When you sit at the Bagni di Tiberio Restaurant, tasting the dishes made with love by Costanza and looking at the ruins of an ancient roman villa, you can make a journey through the time of taste. Delicacy after delicacy, the palate brings to mind flavors of the past, inspired by the ancient Greek and Roman cuisine.
The wine you would drink here was brought to the isle of Capri from the Greek people, together with the cultivation of vines and olives. Many of our wines are still the fragrant heirs of those vines that have came from the East Europe.
The Bagni di Tiberio restaurant stands today among ancient Roman tanks of opus reticulatum:
in which, during the Tiberian period, fish were raised to prepare Garum.
What the Garum was?
Garum recipe has been handed down to us by the writer Quinto Gargilio Marziale: a liquid sauce based on salted fish with aromatic herbs, poured dropwise on food by wealthy Romans. There were different variations of Garum depending on the fish that were used. The most valuable was the oxygarum prepared with vinegar, pepper and precious spices. A descendant of the delicious Tiberian sauce is the Cetara Anchovy Sauce (colatura di alici), DOP brand since 2020.

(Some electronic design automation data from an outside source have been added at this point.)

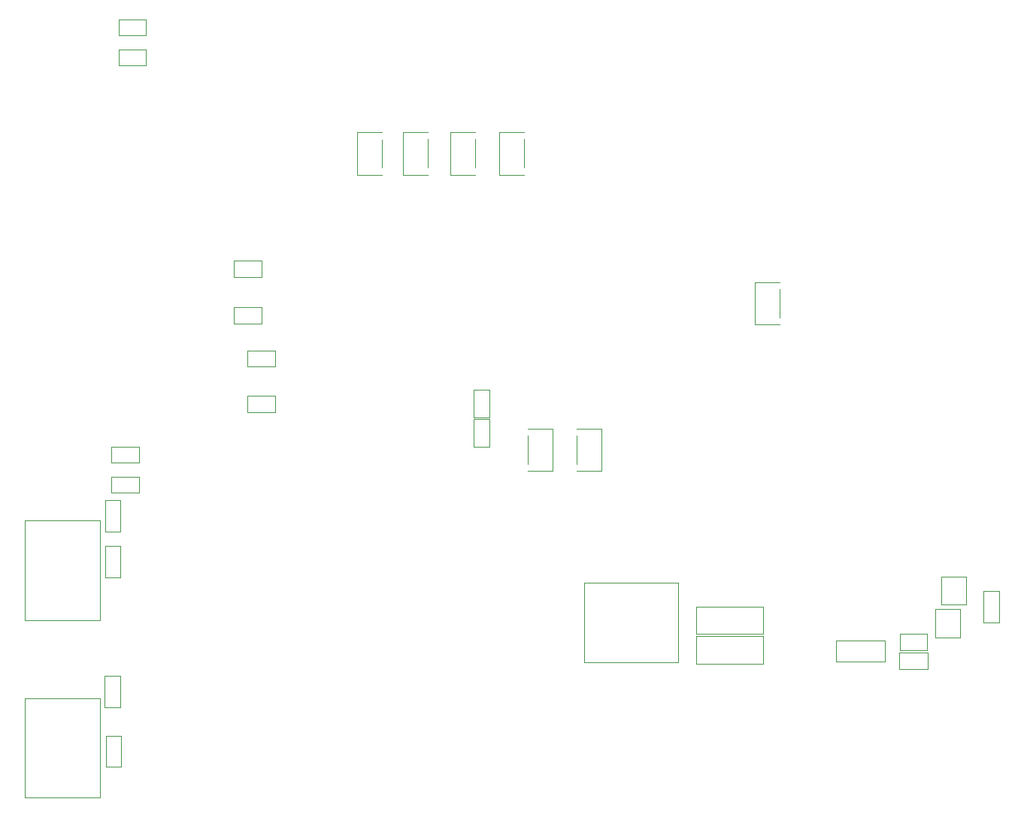
<source format=gbr>
G04 #@! TF.FileFunction,Other,User*
%FSLAX46Y46*%
G04 Gerber Fmt 4.6, Leading zero omitted, Abs format (unit mm)*
G04 Created by KiCad (PCBNEW 4.0.4+e1-6308~48~ubuntu15.10.1-stable) date Thu Jul 19 16:03:55 2018*
%MOMM*%
%LPD*%
G01*
G04 APERTURE LIST*
%ADD10C,0.100000*%
%ADD11C,0.050000*%
G04 APERTURE END LIST*
D10*
D11*
X68300000Y-36200000D02*
X65500000Y-36200000D01*
X65500000Y-41000000D02*
X68300000Y-41000000D01*
X65500000Y-41000000D02*
X65500000Y-36200000D01*
X68300000Y-40200000D02*
X68300000Y-37000000D01*
X36507240Y-111190840D02*
X36507240Y-99990840D01*
X36507240Y-99990840D02*
X28057240Y-99990840D01*
X28057240Y-99990840D02*
X28057240Y-111190840D01*
X28057240Y-111190840D02*
X36507240Y-111190840D01*
X38858040Y-82880000D02*
X38858040Y-86380000D01*
X38858040Y-82880000D02*
X37108040Y-82880000D01*
X37108040Y-86380000D02*
X38858040Y-86380000D01*
X37108040Y-86380000D02*
X37108040Y-82880000D01*
X36507240Y-91190840D02*
X36507240Y-79990840D01*
X36507240Y-79990840D02*
X28057240Y-79990840D01*
X28057240Y-79990840D02*
X28057240Y-91190840D01*
X28057240Y-91190840D02*
X36507240Y-91190840D01*
X113050000Y-53100000D02*
X110250000Y-53100000D01*
X110250000Y-57900000D02*
X113050000Y-57900000D01*
X110250000Y-57900000D02*
X110250000Y-53100000D01*
X113050000Y-57100000D02*
X113050000Y-53900000D01*
X73497240Y-36190840D02*
X70697240Y-36190840D01*
X70697240Y-40990840D02*
X73497240Y-40990840D01*
X70697240Y-40990840D02*
X70697240Y-36190840D01*
X73497240Y-40190840D02*
X73497240Y-36990840D01*
X78797240Y-36190840D02*
X75997240Y-36190840D01*
X75997240Y-40990840D02*
X78797240Y-40990840D01*
X75997240Y-40990840D02*
X75997240Y-36190840D01*
X78797240Y-40190840D02*
X78797240Y-36990840D01*
X84297240Y-36190840D02*
X81497240Y-36190840D01*
X81497240Y-40990840D02*
X84297240Y-40990840D01*
X81497240Y-40990840D02*
X81497240Y-36190840D01*
X84297240Y-40190840D02*
X84297240Y-36990840D01*
X103722440Y-89686800D02*
X111222440Y-89686800D01*
X103722440Y-89686800D02*
X103722440Y-92786800D01*
X111222440Y-92786800D02*
X111222440Y-89686800D01*
X111222440Y-92786800D02*
X103722440Y-92786800D01*
X103722440Y-93039600D02*
X111222440Y-93039600D01*
X103722440Y-93039600D02*
X103722440Y-96139600D01*
X111222440Y-96139600D02*
X111222440Y-93039600D01*
X111222440Y-96139600D02*
X103722440Y-96139600D01*
X91040000Y-91480000D02*
X91040000Y-95980000D01*
X91040000Y-95980000D02*
X101640000Y-95980000D01*
X101640000Y-95980000D02*
X101640000Y-86980000D01*
X101640000Y-86980000D02*
X91040000Y-86980000D01*
X91040000Y-86980000D02*
X91040000Y-91480000D01*
X37098040Y-81198400D02*
X37098040Y-77698400D01*
X37098040Y-81198400D02*
X38848040Y-81198400D01*
X38848040Y-77698400D02*
X37098040Y-77698400D01*
X38848040Y-77698400D02*
X38848040Y-81198400D01*
X37847240Y-71640840D02*
X40947240Y-71640840D01*
X37847240Y-71640840D02*
X37847240Y-73440840D01*
X40947240Y-73440840D02*
X40947240Y-71640840D01*
X40947240Y-73440840D02*
X37847240Y-73440840D01*
X37850000Y-75050000D02*
X40950000Y-75050000D01*
X37850000Y-75050000D02*
X37850000Y-76850000D01*
X40950000Y-76850000D02*
X40950000Y-75050000D01*
X40950000Y-76850000D02*
X37850000Y-76850000D01*
X38647240Y-26890840D02*
X41747240Y-26890840D01*
X38647240Y-26890840D02*
X38647240Y-28690840D01*
X41747240Y-28690840D02*
X41747240Y-26890840D01*
X41747240Y-28690840D02*
X38647240Y-28690840D01*
X38647240Y-23490840D02*
X41747240Y-23490840D01*
X38647240Y-23490840D02*
X38647240Y-25290840D01*
X41747240Y-25290840D02*
X41747240Y-23490840D01*
X41747240Y-25290840D02*
X38647240Y-25290840D01*
X51650000Y-55950000D02*
X54750000Y-55950000D01*
X51650000Y-55950000D02*
X51650000Y-57750000D01*
X54750000Y-57750000D02*
X54750000Y-55950000D01*
X54750000Y-57750000D02*
X51650000Y-57750000D01*
X51650000Y-50700000D02*
X54750000Y-50700000D01*
X51650000Y-50700000D02*
X51650000Y-52500000D01*
X54750000Y-52500000D02*
X54750000Y-50700000D01*
X54750000Y-52500000D02*
X51650000Y-52500000D01*
X53150000Y-65950000D02*
X56250000Y-65950000D01*
X53150000Y-65950000D02*
X53150000Y-67750000D01*
X56250000Y-67750000D02*
X56250000Y-65950000D01*
X56250000Y-67750000D02*
X53150000Y-67750000D01*
X53150000Y-60850000D02*
X56250000Y-60850000D01*
X53150000Y-60850000D02*
X53150000Y-62650000D01*
X56250000Y-62650000D02*
X56250000Y-60850000D01*
X56250000Y-62650000D02*
X53150000Y-62650000D01*
X38934240Y-104269600D02*
X38934240Y-107769600D01*
X38934240Y-104269600D02*
X37184240Y-104269600D01*
X37184240Y-107769600D02*
X38934240Y-107769600D01*
X37184240Y-107769600D02*
X37184240Y-104269600D01*
X37047240Y-101013200D02*
X37047240Y-97513200D01*
X37047240Y-101013200D02*
X38797240Y-101013200D01*
X38797240Y-97513200D02*
X37047240Y-97513200D01*
X38797240Y-97513200D02*
X38797240Y-101013200D01*
X137816440Y-87962800D02*
X137816440Y-91462800D01*
X137816440Y-87962800D02*
X136066440Y-87962800D01*
X136066440Y-91462800D02*
X137816440Y-91462800D01*
X136066440Y-91462800D02*
X136066440Y-87962800D01*
X129748040Y-96758800D02*
X126548040Y-96758800D01*
X126548040Y-96758800D02*
X126548040Y-94858800D01*
X129748040Y-94858800D02*
X126548040Y-94858800D01*
X129748040Y-96758800D02*
X129748040Y-94858800D01*
X129698040Y-94575200D02*
X126598040Y-94575200D01*
X129698040Y-94575200D02*
X129698040Y-92775200D01*
X126598040Y-92775200D02*
X126598040Y-94575200D01*
X126598040Y-92775200D02*
X129698040Y-92775200D01*
X134069240Y-86284000D02*
X131269240Y-86284000D01*
X131269240Y-89484000D02*
X134069240Y-89484000D01*
X131269240Y-89484000D02*
X131269240Y-86284000D01*
X134069240Y-89484000D02*
X134069240Y-86284000D01*
X133408840Y-89941600D02*
X130608840Y-89941600D01*
X130608840Y-93141600D02*
X133408840Y-93141600D01*
X130608840Y-93141600D02*
X130608840Y-89941600D01*
X133408840Y-93141600D02*
X133408840Y-89941600D01*
X80432440Y-68554000D02*
X80432440Y-71654000D01*
X80432440Y-68554000D02*
X78632440Y-68554000D01*
X78632440Y-71654000D02*
X80432440Y-71654000D01*
X78632440Y-71654000D02*
X78632440Y-68554000D01*
X78632440Y-68352000D02*
X78632440Y-65252000D01*
X78632440Y-68352000D02*
X80432440Y-68352000D01*
X80432440Y-65252000D02*
X78632440Y-65252000D01*
X80432440Y-65252000D02*
X80432440Y-68352000D01*
X84736440Y-74400000D02*
X87536440Y-74400000D01*
X87536440Y-69600000D02*
X84736440Y-69600000D01*
X87536440Y-69600000D02*
X87536440Y-74400000D01*
X84736440Y-70400000D02*
X84736440Y-73600000D01*
X90222840Y-74400000D02*
X93022840Y-74400000D01*
X93022840Y-69600000D02*
X90222840Y-69600000D01*
X93022840Y-69600000D02*
X93022840Y-74400000D01*
X90222840Y-70400000D02*
X90222840Y-73600000D01*
X124903640Y-95891200D02*
X124903640Y-93491200D01*
X124903640Y-93491200D02*
X119403640Y-93491200D01*
X119403640Y-93491200D02*
X119403640Y-95891200D01*
X119403640Y-95891200D02*
X124903640Y-95891200D01*
M02*

</source>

Let’s now try to imagine what a Tiberian lunch would have been like on these terraces of the Villa di Palazzo a Mare. To do this we will follow the suggestions of Marino Barendson, gastronomic historian and journalist. The guests would be accommodated on triclinia with three seats, spoons of various shapes and knives at their disposal. No forks.
During the lunch the Romans used to wash very often their hands in bowls with perfumed water. The wine was mixed with honey and diluted with water. It was Tiberius himself who started drinking wine without additions: from this comes his appellation Biberius (Drinkerius), as Tacitus and Suetonius hand down to us.
Today Costanza offers us some refined dishes of the ancient Augustan-Tiberian cuisine.
An example of an imperial luch typical menu
Probably, an imperial lunch would started with a plate of Lucrino oysters and sea urchins, squid meatballs, millet croquettes and spelled polenta would been the side dishes. After all these delights they would arrive to the main dishes: cuttlefish scented with wild Capri herbs and fried mullet giblets (small Capri fish) served with mint sauce, basil and red wine, on the side some wild rockets cultivated by the agronomist Serpullo in mobile greenhouses at Villa Jovis such as in all the imperial residences (Augusto and Tiberio were probably vegetarian).
Always present at banquets: moray soup with white bread and grilled sea bream served with seasonal legumes, sometimes mutton accompained by pomegranate sauce.
To refresh the taste: a basket of cherries and apricots.
Aphrodisiac variations on the theme
Variations on the theme, as the writer Norman Douglas reminds us, are those dishes considered aphrodisiacs: Sybarite-style prawns, snails with spiced sauces and Athenian-style eels.
And which were the desserts? A glass of mead and a cold, local asparagus pie.
In the end of the lunch let’s celebrate all together the ancient custom of the Commisatio.
A guest was chosen to celebrate the food he has just had and everyone at the lunch must toast to him drinking as many glasses of wine as there are letters in his name.
For example: seven cups for Tiberius, five for Livia and so on.
After this dream in the antiquity of the lido dei Bagni di Tiberio we can return now to the sweet reality of the cuisine of Costanza with its scents and colors, a dream that continues.